STORED DATA: Begin

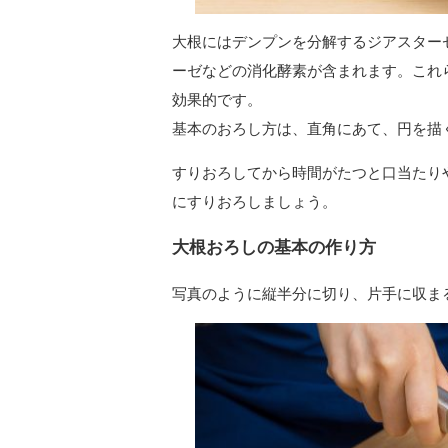
大根にはデンプンを分解するジアスター
ーゼなどの消化酵素が含まれます。これ
効果的です。
基本のおろし方は、直角にあて、円を描
すりおろしてから時間がたつと口当たり
にすりおろしましょう。
大根おろしの基本の作り方
写真のように縦半分に切り、片手に収ま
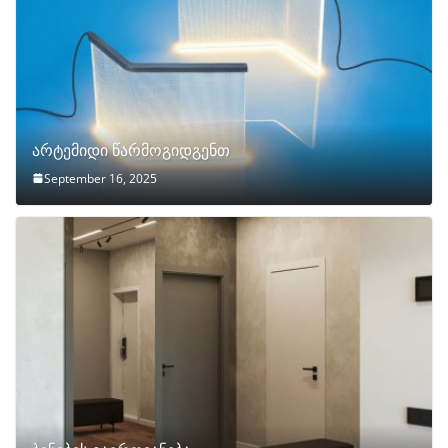
არტემიდი წარმოგიდგენთ
September 16, 2025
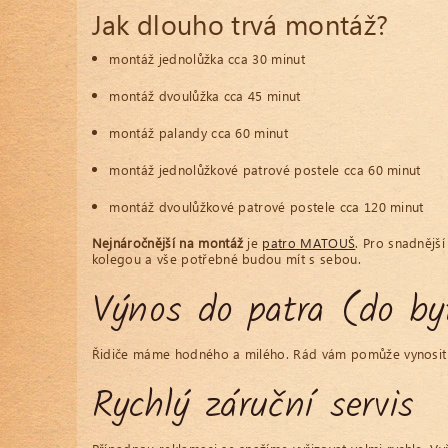
Jak dlouho trvá montáž?
montáž jednolůžka cca 30 minut
montáž dvoulůžka cca 45 minut
montáž palandy cca 60 minut
montáž jednolůžkové patrové postele cca 60 minut
montáž dvoulůžkové patrové postele cca 120 minut
Nejnáročnější na montáž
je
patro MATOUŠ
. Pro snadnějš
kolegou a vše potřebné budou mít s sebou.
Výnos do patra (do by
Řidiče máme hodného a milého. Rád vám pomůže vynosit j
Rychlý záruční servis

STORED DATA: End

* [EXERCISE AIM]: Locate and copy each line in the data above that includes the word "patrové".

* [RESULT FOR THIS TASK]:
montáž jednolůžkové patrové postele cca 60 minut
montáž dvoulůžkové patrové postele cca 120 minut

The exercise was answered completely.